Game To The Last brings the Gallipoli campaign to life
MANY books have been written about the Gallipoli campaign, but few have knitted the personal narrative to the historical data as well as Game To The Last.
MANY books have been written about the Gallipoli campaign, but few have knitted the personal narrative to the historical data as well as Game To The Last.
First-time author James Hurst provides an enthralling account of the exploits and tragedies that befall the Western Australian 11th Battalion of the 1st AIF, from Perth to the blood-soaked trenches of Gallipoli.
The book is a rare beast - a work of academic history with a compelling narrative.
It brings the characters to life in a way that many history books fail to do. A graphic selection of images of men at war and original maps places the campaign and its victims in clear context.

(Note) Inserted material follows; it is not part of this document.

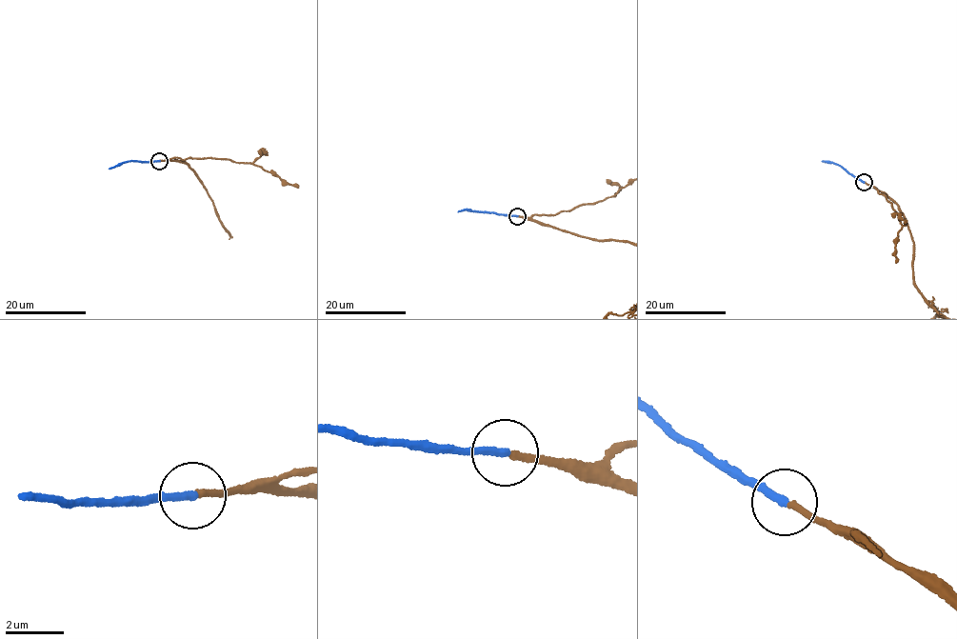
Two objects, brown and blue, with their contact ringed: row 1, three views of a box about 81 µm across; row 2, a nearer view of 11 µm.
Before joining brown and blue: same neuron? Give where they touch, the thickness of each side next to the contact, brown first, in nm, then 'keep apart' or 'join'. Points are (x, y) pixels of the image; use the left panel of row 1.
place (159, 161); calibres 220 and 260 nm; join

Hurst is not afraid to venture beyond his detailed research using diaries, letters, journals and official accounts, to put the reader inside the hearts and minds of the men who fought and died in the disastrous British-led campaign that spawned the Anzac legend.
Men such as the Lukin brothers, Dudley and Lionel, who were "slaughtered with the flower of rural Western Australia's youth at the Nek. Only their brother Guy, who was awarded the Distinguished Conduct Medal, would survive to see the wide open plains of WA again.''
Thirty-six men of the 11th were killed in a single action to take Leane's Trench below Lone Pine. One who survived was Bert Facey, author of the classic A Fortunate Life.
"I had seen some hot spots during the campaign, but this was terrible,'' Facey wrote of Leane's Trench.
The bloody futility of war is a shining theme of this book, but it is the understated heroism of the men of the 11th Battalion that jumps off most of its 260 pages.